Currently, in the U.S., the life settlement industry almost exclusively promotes its services to seniors, regardless of health. Life settlements are marketed as a way for seniors who no longer feel they need their life insurance to access the “value” of their policy on a secondary market. However, individuals do not have the expertise to know if they are getting a “fair deal” and are often vulnerable to parting with a valuable asset without fully understanding the consequences.

The U.S. life settlement market is heavily regulated and some insurance regulators have had to spend a highly disproportionate amount of resources to oversee this very small segment of its market. However, it continues to be characterized by widespread fraud and abuse of the consumers selling their life insurance policies and investors in syndicates formed to purchase such policies, including insufficient disclosure and payments that constitute a fraction of the face value of the policy.

Another problem area underlined by the U.S. experience involves privacy. Life settlement providers and their investors are compensated through the payment of the purchased policy's death benefit. To ensure prompt notification of the death of the insured and submission of claims forms to the insurer, the life settlement industry aggressively tracks the health status of those insured individuals. This has led to significant complaints about insensitivity and the need to limit contact between life settlement companies and the insured individuals.

In addition, critics argue that there are no standards imposed on persons wishing to become an investor in life settlements, which raises the concern that unscrupulous investors may be tempted to treat the insured in an insensitive manner (or, indeed, even worse).

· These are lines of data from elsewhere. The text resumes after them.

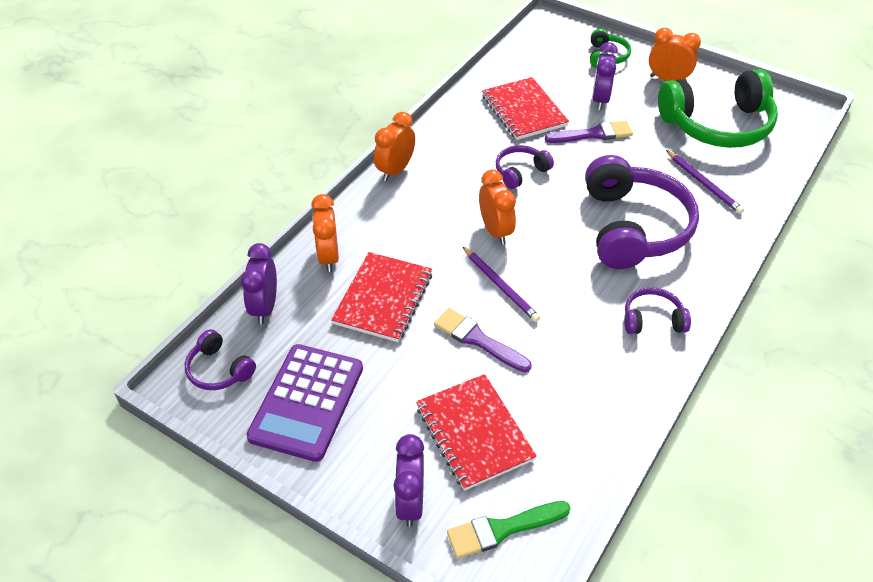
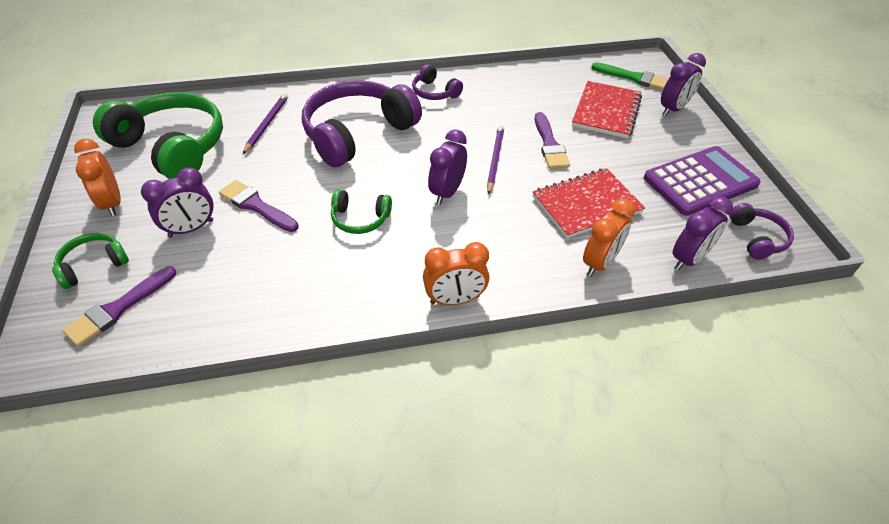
camera: 135 degrees left, 0 degrees up
(495, 231) = (447, 192): orange clock -> purple clock
(520, 172) = (360, 219): purple headphones -> green headphones
(524, 111) = (261, 269): red notebook -> none
(555, 54) = (118, 308): none -> purple brush

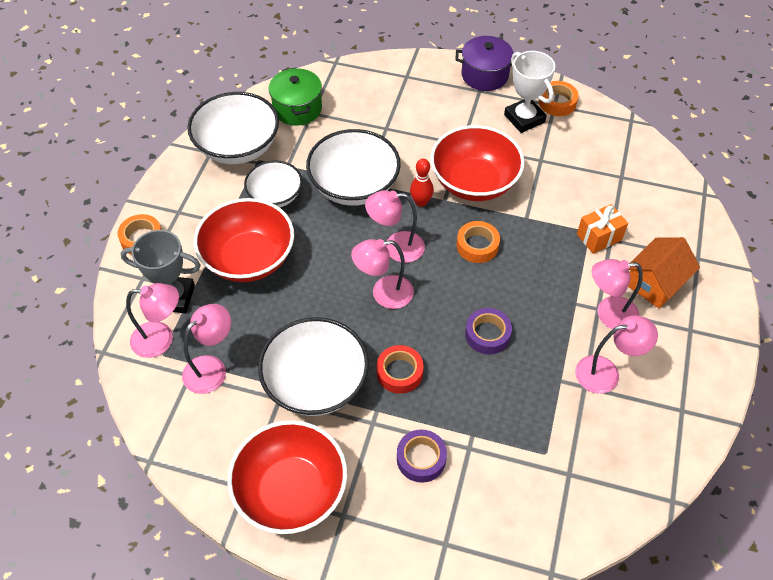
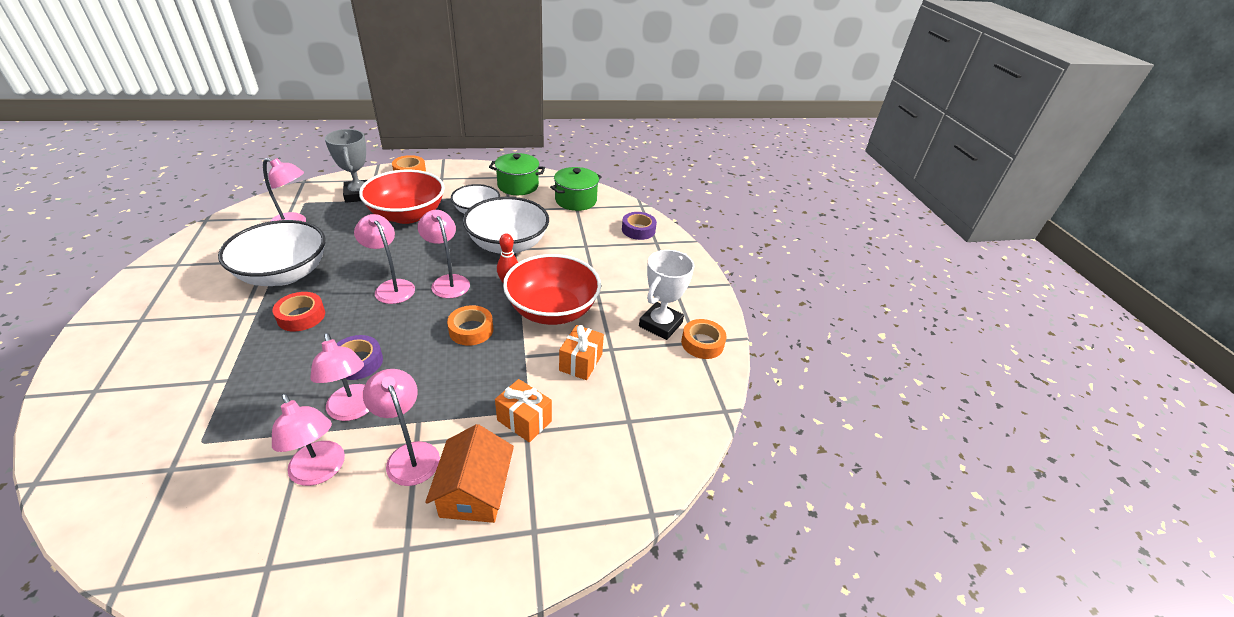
camera: 60 degrees right, 15 degrees down
(161, 339) = (318, 199): pink lamp -> pink lamp (353, 410)
(238, 147) = (518, 186): white bowl -> green pot
(291, 491) = (170, 287): red bowl -> none
(421, 459) = (199, 352): purple tape -> purple tape (638, 230)
(485, 75) = (697, 286): purple pot -> none
(549, 184) = (580, 362): none -> orange gift
(655, 282) = (474, 491): orange house -> orange house turned 75 degrees clockwise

Other significant concerns have arisen in relation to possible harm to insurers and to investors. With respect to insurers, problems arise when an individual —with a view to obtaining a policy and selling it to a life settlement provider — applies for a life insurance policy and commits fraud in the application process by means of an omission of a material fact or making untrue, false, deceptive or misleading statements in order to obtain the life insurance policy or to obtain lower policy premiums on the life insurance policy. With respect to investors, life settlement contracts may not be suitable investments for some of the investors to whom they are being marketed (e.g., retired seniors).

It should be noted that most if not all of the lobbying activity to open up the market for life settlements appears to originate from the life settlement industry who see an opportunity to profit and not from policyholders. We would respectfully request that policymakers do not support Bill 162, for the many reasons set out above and to protect Ontario seniors from the potential harm that opening up this type of business would expose them to.